Was es mit dem „Gemischten Satz“ auf sich hat, weiß keiner besser als Fritz Wieninger, 49, in diesem Jahr vom renommierten Falstaff-Magazin zum „Heurigenwirt des Jahres“ gekürt: „Dafür werden verschiedene Rebsorten bunt durcheinander gepflanzt, geerntet und verarbeitet“, erklärt der Winzer: „Nicht zu verwechseln mit einem Cuvée, bei dem reinsortige Weine kurz vor der Füllung zusammengefügt werden.“
„Bio ist nicht genug“, lautet das Credo von Fritz Wieninger, der den traditionellen österreichischen Tropfen gerade zu neuem Ruhm führt. Der dreifache Vater und Erbe eines 100-jährigen Familienbetriebs, wirkt bodenständig und pragmatisch, doch beim Weinanbau gibt er sich gerne mega-öko, und sogar ein kleines bisschen spirituell: Er bezieht Mondphasen und Tee-Aufgüsse mit ein, produziert so jährlich 400 000 Flaschen Spitzenwein für den Export in 40 Länder. Gerade wegen der Nähe zur Stadt sei Wiener Winzern eine nachhaltige Bewirtschaftung ihrer Weingärten wichtig, meint der Paradewinzer.
Und es gibt noch einen neuen Trend in Wiens Weinszene: Zwischen gemütliche Traditionen mischen sich immer mehr moderne Töne. Mit Sichtbeton, Glas und Holz schuf Winzer Rainer Christ im Stadtteil Jedlersdorf einen Kellerneubau, der puristische Genüsse mit 400-jährigem Familienbesitz verbindet. Stylish geht’s auch beim Weinhändler Unger und Klein zu, der in seiner Vinothek an der Gölsdorfgasse 2 und neuerdings in einem winzigen Wein-Kaffee im Rondell eines geschichtsträchtigen Hochhauses an der Herrengasse „schnelle Achtel“ anbietet.

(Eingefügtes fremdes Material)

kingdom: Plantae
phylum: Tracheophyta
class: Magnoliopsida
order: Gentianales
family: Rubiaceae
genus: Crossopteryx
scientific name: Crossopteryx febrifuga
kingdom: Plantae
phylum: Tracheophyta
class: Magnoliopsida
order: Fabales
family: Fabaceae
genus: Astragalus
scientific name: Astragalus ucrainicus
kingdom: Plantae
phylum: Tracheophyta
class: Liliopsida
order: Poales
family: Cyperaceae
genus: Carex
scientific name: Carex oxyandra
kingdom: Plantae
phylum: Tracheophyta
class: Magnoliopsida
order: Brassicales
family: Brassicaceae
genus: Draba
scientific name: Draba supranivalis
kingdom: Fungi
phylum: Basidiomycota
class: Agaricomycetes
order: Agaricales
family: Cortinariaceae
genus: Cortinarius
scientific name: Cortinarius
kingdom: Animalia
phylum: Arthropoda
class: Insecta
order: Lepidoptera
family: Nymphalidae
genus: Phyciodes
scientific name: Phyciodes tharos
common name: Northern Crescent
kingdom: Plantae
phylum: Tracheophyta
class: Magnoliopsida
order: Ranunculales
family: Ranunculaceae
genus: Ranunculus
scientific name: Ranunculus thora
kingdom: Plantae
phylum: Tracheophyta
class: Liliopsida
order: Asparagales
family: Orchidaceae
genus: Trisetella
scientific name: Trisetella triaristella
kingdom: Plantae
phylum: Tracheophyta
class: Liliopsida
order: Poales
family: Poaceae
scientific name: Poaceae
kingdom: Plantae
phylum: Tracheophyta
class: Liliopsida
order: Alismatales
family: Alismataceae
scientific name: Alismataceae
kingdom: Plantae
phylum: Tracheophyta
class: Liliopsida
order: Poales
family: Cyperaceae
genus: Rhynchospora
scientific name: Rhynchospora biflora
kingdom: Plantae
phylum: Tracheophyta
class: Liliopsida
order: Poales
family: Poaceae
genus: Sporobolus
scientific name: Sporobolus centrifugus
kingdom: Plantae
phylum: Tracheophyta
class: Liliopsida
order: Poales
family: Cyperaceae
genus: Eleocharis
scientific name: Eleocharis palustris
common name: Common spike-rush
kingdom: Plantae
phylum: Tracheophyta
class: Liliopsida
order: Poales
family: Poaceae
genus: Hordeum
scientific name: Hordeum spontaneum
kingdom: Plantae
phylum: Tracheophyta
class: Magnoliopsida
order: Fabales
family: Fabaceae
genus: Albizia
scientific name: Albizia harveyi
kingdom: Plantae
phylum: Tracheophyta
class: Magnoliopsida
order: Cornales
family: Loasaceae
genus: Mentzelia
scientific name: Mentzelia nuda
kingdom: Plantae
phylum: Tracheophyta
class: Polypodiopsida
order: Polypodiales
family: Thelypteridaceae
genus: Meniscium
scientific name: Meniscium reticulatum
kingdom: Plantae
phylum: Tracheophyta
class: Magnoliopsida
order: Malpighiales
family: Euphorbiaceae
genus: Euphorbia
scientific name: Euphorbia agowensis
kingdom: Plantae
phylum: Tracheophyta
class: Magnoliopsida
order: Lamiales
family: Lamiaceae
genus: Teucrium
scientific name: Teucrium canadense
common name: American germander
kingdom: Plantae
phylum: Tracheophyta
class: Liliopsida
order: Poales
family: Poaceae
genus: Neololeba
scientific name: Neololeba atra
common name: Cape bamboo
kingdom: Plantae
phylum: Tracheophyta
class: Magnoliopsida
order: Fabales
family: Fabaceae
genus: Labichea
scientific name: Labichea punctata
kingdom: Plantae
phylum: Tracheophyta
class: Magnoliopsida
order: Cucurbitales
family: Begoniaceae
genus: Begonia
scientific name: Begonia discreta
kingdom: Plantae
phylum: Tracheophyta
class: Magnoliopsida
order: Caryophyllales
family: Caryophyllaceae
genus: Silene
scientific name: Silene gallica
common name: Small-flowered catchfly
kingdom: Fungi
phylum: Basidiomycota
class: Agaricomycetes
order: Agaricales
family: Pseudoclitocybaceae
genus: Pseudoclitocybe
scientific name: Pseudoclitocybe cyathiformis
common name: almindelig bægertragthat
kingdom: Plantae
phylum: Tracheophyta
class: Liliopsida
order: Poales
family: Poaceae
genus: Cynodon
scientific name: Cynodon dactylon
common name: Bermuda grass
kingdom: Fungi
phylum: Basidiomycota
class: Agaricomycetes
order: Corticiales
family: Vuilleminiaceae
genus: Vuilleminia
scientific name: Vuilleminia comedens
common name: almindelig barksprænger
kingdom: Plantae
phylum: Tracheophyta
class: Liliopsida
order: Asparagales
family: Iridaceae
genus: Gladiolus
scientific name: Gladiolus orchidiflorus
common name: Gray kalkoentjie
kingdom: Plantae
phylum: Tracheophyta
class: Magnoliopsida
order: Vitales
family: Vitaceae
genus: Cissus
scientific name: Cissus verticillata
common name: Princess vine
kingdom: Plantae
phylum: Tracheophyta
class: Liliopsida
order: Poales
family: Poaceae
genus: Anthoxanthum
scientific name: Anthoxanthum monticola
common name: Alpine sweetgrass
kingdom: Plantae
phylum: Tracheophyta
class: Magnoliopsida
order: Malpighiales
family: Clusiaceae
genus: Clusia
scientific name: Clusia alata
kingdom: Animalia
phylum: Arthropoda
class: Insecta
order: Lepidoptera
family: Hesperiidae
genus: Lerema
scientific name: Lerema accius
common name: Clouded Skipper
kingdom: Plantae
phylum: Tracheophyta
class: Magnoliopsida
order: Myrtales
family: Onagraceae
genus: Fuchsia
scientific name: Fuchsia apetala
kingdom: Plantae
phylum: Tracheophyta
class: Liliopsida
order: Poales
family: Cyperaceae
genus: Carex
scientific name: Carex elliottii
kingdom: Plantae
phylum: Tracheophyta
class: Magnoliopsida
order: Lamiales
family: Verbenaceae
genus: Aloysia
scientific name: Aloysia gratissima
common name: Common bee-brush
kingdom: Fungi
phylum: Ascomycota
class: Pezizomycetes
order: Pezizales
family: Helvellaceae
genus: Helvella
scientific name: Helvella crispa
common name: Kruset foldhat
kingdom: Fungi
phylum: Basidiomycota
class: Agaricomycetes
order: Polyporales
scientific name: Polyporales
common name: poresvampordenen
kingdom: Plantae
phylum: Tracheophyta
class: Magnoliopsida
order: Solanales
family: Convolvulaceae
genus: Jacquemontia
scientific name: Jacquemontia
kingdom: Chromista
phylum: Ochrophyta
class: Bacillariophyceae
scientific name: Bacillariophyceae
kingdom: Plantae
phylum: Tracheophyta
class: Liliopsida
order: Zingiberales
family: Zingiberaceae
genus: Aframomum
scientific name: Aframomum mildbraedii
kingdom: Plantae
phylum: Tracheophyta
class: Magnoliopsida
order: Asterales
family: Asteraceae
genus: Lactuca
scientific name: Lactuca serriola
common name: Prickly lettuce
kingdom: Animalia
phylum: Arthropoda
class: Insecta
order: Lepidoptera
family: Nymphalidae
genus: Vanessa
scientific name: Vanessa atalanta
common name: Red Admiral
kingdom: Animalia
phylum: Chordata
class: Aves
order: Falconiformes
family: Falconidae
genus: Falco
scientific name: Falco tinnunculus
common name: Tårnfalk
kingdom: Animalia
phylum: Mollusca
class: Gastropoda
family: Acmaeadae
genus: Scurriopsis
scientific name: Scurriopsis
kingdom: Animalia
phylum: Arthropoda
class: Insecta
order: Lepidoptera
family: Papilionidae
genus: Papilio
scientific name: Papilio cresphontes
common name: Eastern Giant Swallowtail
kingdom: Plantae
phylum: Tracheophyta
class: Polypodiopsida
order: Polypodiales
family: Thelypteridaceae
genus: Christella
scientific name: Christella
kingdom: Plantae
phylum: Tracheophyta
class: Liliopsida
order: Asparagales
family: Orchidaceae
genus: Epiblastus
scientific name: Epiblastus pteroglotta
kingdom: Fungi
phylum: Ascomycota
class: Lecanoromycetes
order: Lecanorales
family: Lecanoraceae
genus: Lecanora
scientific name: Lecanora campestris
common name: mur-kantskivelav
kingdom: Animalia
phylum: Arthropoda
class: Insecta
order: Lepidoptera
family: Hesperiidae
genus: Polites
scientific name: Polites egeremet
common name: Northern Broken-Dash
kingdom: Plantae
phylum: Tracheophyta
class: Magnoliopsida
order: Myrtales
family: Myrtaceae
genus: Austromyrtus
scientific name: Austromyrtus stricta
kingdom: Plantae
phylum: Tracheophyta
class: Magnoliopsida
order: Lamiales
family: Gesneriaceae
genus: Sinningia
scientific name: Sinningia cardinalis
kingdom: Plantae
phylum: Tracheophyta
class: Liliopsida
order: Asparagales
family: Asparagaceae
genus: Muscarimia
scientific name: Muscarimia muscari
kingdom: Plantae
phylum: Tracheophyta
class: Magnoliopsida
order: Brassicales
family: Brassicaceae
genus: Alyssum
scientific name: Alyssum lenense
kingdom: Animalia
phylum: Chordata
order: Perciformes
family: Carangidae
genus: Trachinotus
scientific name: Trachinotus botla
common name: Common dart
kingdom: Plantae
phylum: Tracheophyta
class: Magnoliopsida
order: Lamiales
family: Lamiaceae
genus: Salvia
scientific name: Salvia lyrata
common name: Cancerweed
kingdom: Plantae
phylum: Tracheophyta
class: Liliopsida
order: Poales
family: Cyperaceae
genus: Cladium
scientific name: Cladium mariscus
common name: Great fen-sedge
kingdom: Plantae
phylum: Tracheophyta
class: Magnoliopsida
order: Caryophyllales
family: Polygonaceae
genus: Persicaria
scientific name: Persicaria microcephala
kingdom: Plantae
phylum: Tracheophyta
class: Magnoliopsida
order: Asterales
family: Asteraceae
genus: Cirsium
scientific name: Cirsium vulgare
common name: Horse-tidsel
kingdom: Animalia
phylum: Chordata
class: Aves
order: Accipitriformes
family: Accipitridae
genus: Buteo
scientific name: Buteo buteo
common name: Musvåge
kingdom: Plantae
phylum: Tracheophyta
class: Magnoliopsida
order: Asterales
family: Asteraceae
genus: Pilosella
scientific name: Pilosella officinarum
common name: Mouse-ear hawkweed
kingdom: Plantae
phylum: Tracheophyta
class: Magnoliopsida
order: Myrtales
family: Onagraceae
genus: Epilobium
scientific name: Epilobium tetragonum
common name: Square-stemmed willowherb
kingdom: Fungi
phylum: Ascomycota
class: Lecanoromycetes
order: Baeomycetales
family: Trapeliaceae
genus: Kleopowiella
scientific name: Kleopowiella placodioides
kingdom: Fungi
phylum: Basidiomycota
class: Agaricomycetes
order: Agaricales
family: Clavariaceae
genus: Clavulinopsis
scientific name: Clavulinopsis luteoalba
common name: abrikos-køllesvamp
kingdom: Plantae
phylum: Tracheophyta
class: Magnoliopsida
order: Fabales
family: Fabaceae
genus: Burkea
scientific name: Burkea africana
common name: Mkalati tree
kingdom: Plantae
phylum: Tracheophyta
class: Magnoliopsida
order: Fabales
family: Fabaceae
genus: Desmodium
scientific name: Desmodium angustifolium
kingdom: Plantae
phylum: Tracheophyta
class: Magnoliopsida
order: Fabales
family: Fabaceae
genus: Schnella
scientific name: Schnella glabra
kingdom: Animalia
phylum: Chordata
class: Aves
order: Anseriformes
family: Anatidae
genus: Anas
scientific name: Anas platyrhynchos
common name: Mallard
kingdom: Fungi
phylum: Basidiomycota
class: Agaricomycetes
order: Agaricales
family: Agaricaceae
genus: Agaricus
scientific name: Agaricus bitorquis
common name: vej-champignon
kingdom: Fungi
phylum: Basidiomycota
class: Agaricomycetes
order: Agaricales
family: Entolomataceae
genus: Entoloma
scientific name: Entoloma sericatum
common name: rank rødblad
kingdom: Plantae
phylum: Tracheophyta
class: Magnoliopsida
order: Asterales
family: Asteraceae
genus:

In dem kleinen Art-déco-Ladenlokal ging schon Curd Jürgens ein und aus, heute steht es unter Denkmalschutz und ist Treff von Burgschauspielern und Kreativen aus der Nachbarschaft. Zu denen gehört der Rockmusiker Christian Mayer, der schon bei Thomas Gottschalk auftrat, und heute Wiens bekanntester Zuckerlmacher ist. In seiner Bonbonmanufaktur stellt der 37-Jährige in offener Küche vor den Augen neugieriger Kunden klassisch-rot-weiße, gestreifte und knallbunte Rock Candys und Lollis her, nach Rezepten von 1876. „Gutes Handwerk schmeckt man eben“, sagt Mayer – eine Prämisse, wie sie auch von den Wiener Winzern stammen könnte.
Den Sinnen auf die Spur zu helfen, haben sich auch zwei Wienerinnen auf die Fahne geschrieben, die auf ihrer „Wiener Sinnestour“ Touristen einheimische Weine, Straßenmärkte und die berühmten Wiener Kaffeehäuser näher bringen – all das wissenschaftlich unterfüttert, denn Elisabeth Buchinger ist Sensorikerin und Dr. Bianca Gusenbauer Köchin. „Genuss braucht Zeit“, sagen die beiden und schlendern mit Besuchern durch alte Gassen und lebendige Nachbarschaften. Spätestens in einem Wiener Kaffeehaus wie dem „Café Schopenhauer“ in der Staudgasse darf’s dann wieder ein Gläschen „Gemischter Satz“ zum selbst gemachten Guglhupf sein.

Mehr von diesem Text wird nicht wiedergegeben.